Among the new personalized shopping tools highlighted in a blog entry from Sean Scott, Google’s VP/GM of consumer shopping:
- Style recommendations: When searching for certain apparel, shoes, or accessories, such as “men’s polo shirts,” U.S. shoppers signed in via mobile browsers and the Google app will see a section labeled “style recommendations.” Similar to rating systems on Netflix or Tinder, they can rate merchandise options with a thumbs up or thumbs down, or a swipe right or left, to gain personalized results. Preferences are remembered. Scott wrote in the blog entry, “So when you’re looking for, say, men’s polo shirts again, you’ll see personalized style recommendations based on what you liked in the past and products you interacted with.”
- Brand preferences: U.S. shoppers searching for apparel, shoes, or accessories on mobile browsers, desktops, or the Google app can specify which brands they’d like in their searches. Once chosen, options from these brands appear instantly. Preferences around the brand can be further fine-tuned.
- Generative AI for product search: Google’s AI image generation tool for shopping is now available to all U.S. users who have opted into Search Generative Experience (SGE) within Search Labs. If searching for a specific item, like a “colorful quilted spring jacket,” users tap “Generate images” after their search to see photorealistic options matching their preferences. Since users’ search descriptions often vary, image-driven searches can help you “shop for apparel styles similar to whatever you had in mind.” Scott wrote, “For instance, someone might call something boxy, while another might call it oversized.”
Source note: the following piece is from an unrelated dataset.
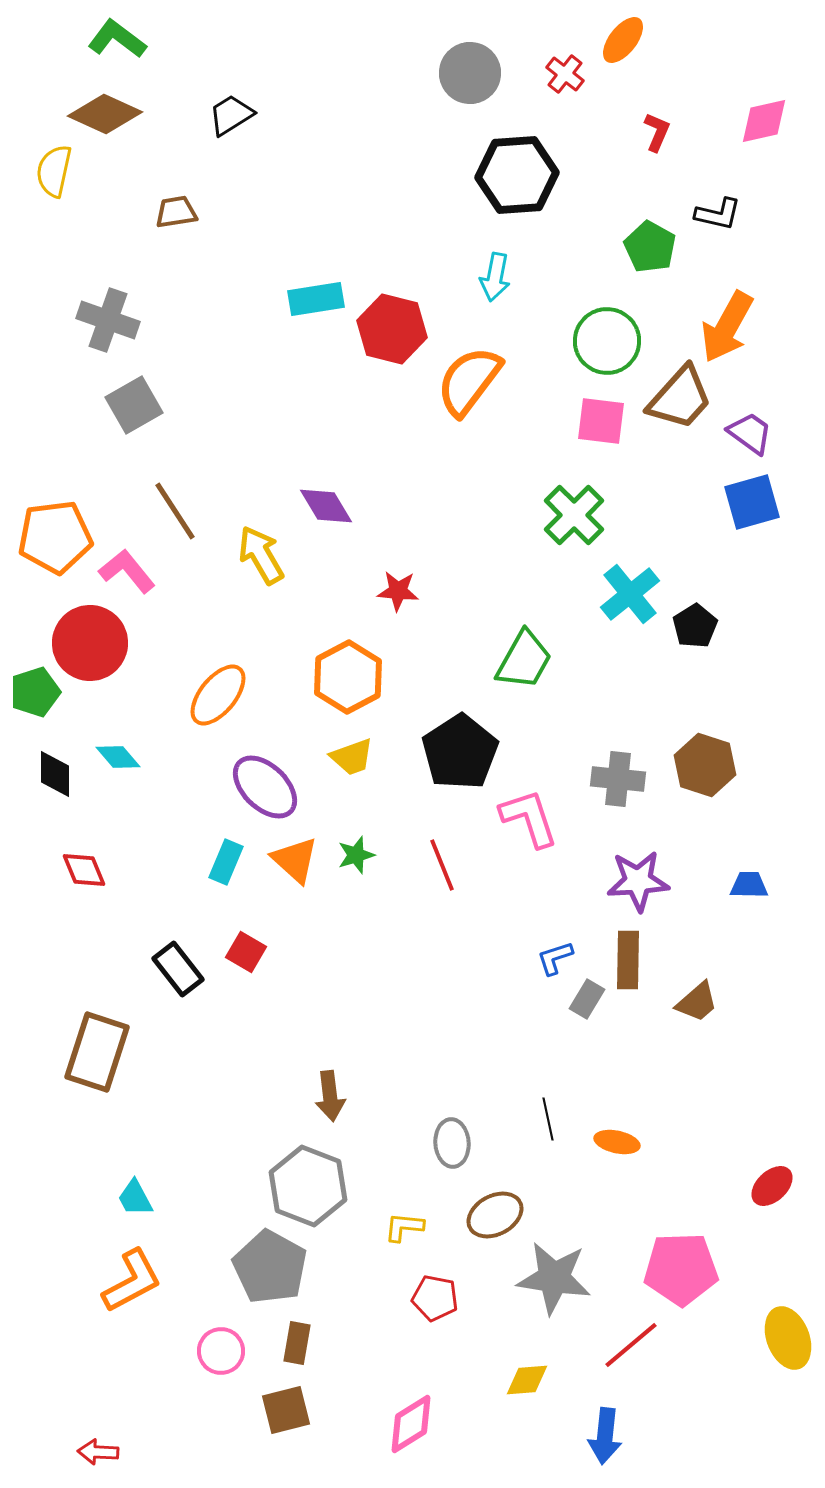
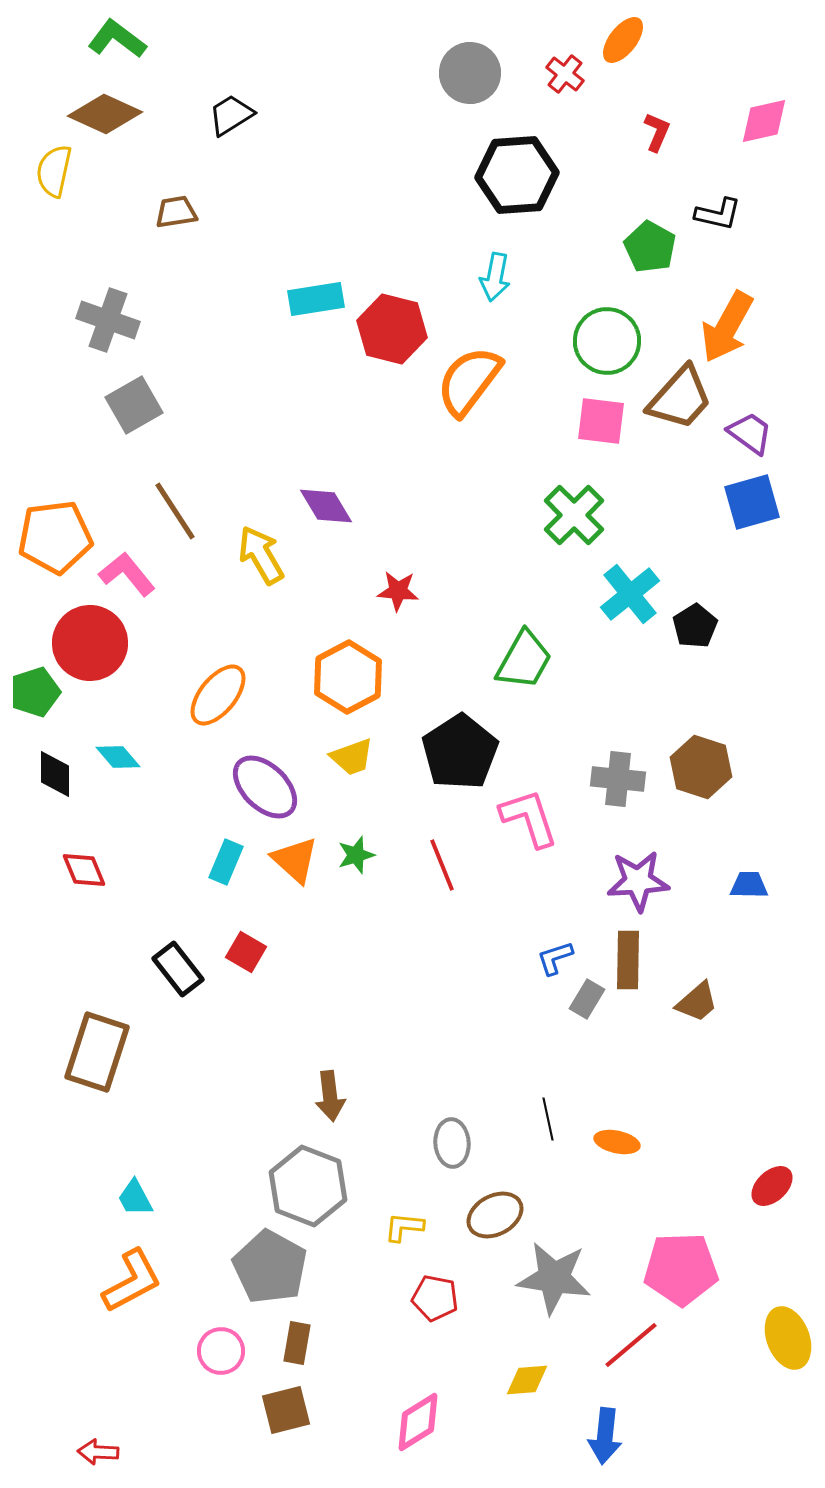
pink L-shape at (127, 571): moved 3 px down
brown hexagon at (705, 765): moved 4 px left, 2 px down
pink diamond at (411, 1424): moved 7 px right, 2 px up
- Virtual try-on: Google’s virtual try-on (VTO) tool, accessible in the U.S. on desktop, mobile, and the Google app, lets users see what an item, say a top, looks like on a diverse set of real models ranging in size from XXS to 4XL, including how the item would drape, fold, or form wrinkles and shadows.
Generative AI’s arrival has led to many experiments in online search capabilities, including Walmart’s introduction of its first generative AI shopping assistant in partnership with Microsoft in January. Amazon’s first AI-powered shopping assistant, called Rufus, was released in beta in February.
A survey of 462 U.S. consumers from Constructor last year showed product search on retail websites scoring low grades with consumers. Among the findings:
- 60% think the online search function on retail websites needs an upgrade.
- 30% said it takes at least three minutes to locate the item they need when using the search function on retail websites, while only 28% called their product search experiences “quick.”
- When consumers shop with their favorite retailer, 34% said the site treats them like a total stranger each time they visit, presenting items that don’t reflect their preferences or prior purchases.
- Topping the wish list of what consumers want out of product search was results that more closely reflect what they’re looking for, cited by 46%. This was followed by better filtering of search results, 41%; more personalized results, 34%; autocomplete, to accurately finish their queries, 30%; more integrated online and in-store functionalities, 29%; and the ability to type full sentences into the search bar and have it understand, 23%.
Discussion Questions
Which of Google’s personalization tools highlighted in the article likely offers the most appeal or practical use to online shoppers?
What are the biggest pain points product search on Google or retail websites needs to solve?